Hong Kong unrest fuels negative image of China among Japanese
- One-party rule and territorial disputes with Tokyo also weigh on perceptions despite governments striving to improve ties
- Chinese citizens on the other hand show an increasingly optimistic attitude towards Japan
Conducted in September by the Japanese think tank Genron NPO together with China International Publishing Group, the survey of 1,000 respondents aged 18 or older showed 84.7 per cent of Japanese residents had a negative attitude towards China.
The figure was actually down 1.6 percentage points from the previous study, but comes as the two governments are making visible efforts to improve bilateral relations that have been fraught for years.

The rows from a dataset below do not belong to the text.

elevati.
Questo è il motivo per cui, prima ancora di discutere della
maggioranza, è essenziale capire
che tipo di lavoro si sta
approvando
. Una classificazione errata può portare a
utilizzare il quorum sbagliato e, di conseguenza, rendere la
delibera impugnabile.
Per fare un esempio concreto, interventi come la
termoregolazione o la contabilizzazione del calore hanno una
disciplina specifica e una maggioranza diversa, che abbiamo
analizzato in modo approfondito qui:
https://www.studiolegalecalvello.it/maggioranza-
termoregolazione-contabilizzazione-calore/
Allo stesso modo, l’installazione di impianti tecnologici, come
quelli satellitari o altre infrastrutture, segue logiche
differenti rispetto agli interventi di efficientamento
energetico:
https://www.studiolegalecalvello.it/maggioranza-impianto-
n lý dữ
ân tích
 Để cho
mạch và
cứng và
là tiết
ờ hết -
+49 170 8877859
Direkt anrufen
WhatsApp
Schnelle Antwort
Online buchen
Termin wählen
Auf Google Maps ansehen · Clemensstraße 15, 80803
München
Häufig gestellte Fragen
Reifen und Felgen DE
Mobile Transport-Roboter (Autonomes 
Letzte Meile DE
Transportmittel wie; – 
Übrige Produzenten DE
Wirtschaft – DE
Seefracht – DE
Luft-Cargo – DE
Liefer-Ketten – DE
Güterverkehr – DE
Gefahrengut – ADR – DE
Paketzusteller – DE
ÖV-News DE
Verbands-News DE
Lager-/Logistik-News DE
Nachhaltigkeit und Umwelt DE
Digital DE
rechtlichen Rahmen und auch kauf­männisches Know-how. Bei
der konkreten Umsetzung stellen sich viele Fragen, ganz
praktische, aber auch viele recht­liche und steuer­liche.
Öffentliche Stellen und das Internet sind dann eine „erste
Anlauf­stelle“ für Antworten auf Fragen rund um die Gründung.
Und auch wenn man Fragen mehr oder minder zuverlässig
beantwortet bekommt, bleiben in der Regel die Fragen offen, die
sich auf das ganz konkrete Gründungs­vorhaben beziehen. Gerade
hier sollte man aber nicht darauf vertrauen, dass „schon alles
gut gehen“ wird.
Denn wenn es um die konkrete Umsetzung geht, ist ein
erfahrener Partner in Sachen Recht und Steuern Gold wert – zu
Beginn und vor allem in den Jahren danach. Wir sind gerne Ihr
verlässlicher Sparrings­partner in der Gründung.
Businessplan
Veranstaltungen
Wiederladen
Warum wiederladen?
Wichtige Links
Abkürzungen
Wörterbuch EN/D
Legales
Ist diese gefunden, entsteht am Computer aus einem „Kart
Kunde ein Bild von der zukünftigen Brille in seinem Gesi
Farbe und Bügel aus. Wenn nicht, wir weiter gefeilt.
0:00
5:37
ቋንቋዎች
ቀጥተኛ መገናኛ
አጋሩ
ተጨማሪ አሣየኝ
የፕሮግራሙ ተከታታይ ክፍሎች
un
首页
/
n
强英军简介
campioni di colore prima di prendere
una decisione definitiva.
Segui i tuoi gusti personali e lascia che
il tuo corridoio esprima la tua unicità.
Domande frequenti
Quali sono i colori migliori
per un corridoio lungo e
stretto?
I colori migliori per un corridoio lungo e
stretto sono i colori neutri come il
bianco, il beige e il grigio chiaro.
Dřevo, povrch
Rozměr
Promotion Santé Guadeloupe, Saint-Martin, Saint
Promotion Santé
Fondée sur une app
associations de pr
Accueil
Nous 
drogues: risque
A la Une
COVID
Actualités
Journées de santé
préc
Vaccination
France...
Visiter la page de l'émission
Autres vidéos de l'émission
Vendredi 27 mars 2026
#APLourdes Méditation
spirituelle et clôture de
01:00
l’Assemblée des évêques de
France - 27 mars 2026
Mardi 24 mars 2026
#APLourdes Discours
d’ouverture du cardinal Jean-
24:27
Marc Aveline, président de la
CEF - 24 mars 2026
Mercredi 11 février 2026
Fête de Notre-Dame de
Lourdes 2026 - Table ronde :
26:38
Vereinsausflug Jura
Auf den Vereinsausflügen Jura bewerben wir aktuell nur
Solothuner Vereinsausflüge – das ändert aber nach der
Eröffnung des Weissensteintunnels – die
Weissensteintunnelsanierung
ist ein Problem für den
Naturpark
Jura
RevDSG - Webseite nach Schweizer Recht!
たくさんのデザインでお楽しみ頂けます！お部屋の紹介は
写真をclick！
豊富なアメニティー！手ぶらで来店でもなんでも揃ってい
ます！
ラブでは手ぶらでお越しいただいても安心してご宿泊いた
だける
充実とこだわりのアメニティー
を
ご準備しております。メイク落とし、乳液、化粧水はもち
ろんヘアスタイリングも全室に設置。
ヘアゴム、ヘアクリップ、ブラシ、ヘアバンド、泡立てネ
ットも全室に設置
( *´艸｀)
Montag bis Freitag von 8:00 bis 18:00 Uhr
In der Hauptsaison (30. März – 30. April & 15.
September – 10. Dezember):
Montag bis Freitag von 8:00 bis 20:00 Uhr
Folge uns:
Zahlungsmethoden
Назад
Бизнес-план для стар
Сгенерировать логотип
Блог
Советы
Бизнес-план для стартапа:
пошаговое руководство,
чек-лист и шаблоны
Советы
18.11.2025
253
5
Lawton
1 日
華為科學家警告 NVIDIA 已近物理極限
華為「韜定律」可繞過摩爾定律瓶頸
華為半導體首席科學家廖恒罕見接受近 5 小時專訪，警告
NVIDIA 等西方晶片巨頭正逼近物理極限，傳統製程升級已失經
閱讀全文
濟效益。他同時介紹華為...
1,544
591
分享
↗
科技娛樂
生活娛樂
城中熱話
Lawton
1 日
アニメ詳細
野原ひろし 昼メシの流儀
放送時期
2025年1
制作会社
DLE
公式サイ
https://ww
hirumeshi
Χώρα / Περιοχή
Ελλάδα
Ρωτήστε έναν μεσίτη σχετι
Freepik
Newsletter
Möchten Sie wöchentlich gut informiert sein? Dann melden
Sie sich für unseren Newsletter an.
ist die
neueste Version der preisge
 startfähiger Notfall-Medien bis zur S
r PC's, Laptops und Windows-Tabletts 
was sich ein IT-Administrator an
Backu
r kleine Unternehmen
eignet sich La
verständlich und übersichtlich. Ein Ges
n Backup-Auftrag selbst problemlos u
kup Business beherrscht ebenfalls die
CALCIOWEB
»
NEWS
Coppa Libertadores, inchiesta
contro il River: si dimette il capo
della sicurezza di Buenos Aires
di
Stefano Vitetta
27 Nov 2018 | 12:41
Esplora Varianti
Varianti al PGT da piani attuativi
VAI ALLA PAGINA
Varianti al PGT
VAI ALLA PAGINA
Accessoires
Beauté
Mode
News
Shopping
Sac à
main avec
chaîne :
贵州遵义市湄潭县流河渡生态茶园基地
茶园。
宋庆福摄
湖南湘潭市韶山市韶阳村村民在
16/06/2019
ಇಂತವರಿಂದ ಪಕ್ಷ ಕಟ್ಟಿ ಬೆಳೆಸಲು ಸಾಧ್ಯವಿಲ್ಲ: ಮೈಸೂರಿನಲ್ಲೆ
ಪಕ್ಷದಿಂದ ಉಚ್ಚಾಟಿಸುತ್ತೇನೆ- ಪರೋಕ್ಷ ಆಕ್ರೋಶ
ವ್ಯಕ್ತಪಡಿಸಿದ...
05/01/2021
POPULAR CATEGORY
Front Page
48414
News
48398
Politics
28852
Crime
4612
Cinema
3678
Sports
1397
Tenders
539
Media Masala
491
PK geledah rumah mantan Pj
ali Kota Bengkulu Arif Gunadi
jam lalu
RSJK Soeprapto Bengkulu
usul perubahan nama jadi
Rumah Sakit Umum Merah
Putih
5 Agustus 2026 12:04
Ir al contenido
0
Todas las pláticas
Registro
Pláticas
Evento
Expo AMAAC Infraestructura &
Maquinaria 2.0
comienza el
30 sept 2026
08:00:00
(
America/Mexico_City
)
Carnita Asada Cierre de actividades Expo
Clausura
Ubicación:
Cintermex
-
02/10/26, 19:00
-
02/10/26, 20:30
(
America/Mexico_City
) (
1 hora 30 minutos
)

Abe reportedly touched on the Hong Kong situation during the discussions with Wang, calling for a “peaceful resolution”. He asked Beijing to show restraint and resolve the crisis through dialogue so Hong Kong could return to the “one country, two systems” formula under which the city has been governed since its return to Chinese sovereignty in 1997.
Yasushi Kudo, the head of Genron NPO, said the survey was conducted at a time when incidents of violence in Hong Kong’s ongoing anti-government demonstrations were being covered extensively in the Japanese media.
“Many people have sensed the powerful and high-pressure response of the Chinese government and that has given them a negative image,” he said.
Beijing has labelled the movement part of a “virus of street violence” and called it a campaign to overthrow the Hong Kong government.
Makoto Watanabe, an associate professor of media and communications at Hokkaido Bunkyo University in Hokkaido, said Japanese perceptions were largely formed through local media coverage.
“The Hong Kong situation has worried people here, undoubtedly,” he said. “It’s not so much concern about democratic principles, but it is about freedom. We see those images and we realise that China is a less free society, a totalitarian state.
“Also, Japanese people don’t like confrontation and violence and there is a strong sense that they should be avoided at all costs, so we are uncomfortable when we see that happening.”
The Japanese people surveyed also said they were wary of Beijing’s growing economic and geopolitical power in the region and further afield.
“China has got much bigger and much more powerful in a very short space of time and that is perceived as a substantial threat to Japan,” Watanabe said. “And as Beijing has become more powerful, they have also become more pushy on things like territorial issues.”
Conversely, Chinese respondents questioned in a separate study by the same two organisations showed an increasingly optimistic attitude towards Japan, with 45.9 per cent holding a “favourable” or “relatively favourable” impression. That figure was 3.7 percentage points higher than in the previous year.
About 1,500 Chinese citizens were surveyed in Beijing, Shanghai, Nanjing and seven other cities in September and October, and the results were released on Thursday.
A greater number believed the Sino-Japanese relationship was improving, with 34.3 per cent classing it as “better” against 30.3 per cent in 2018. It was the fourth year in a row of improvement.
Meanwhile, just over 55.5 per cent of the Chinese questioned perceived Japan as a military threat, down 13.2 percentage points from last year.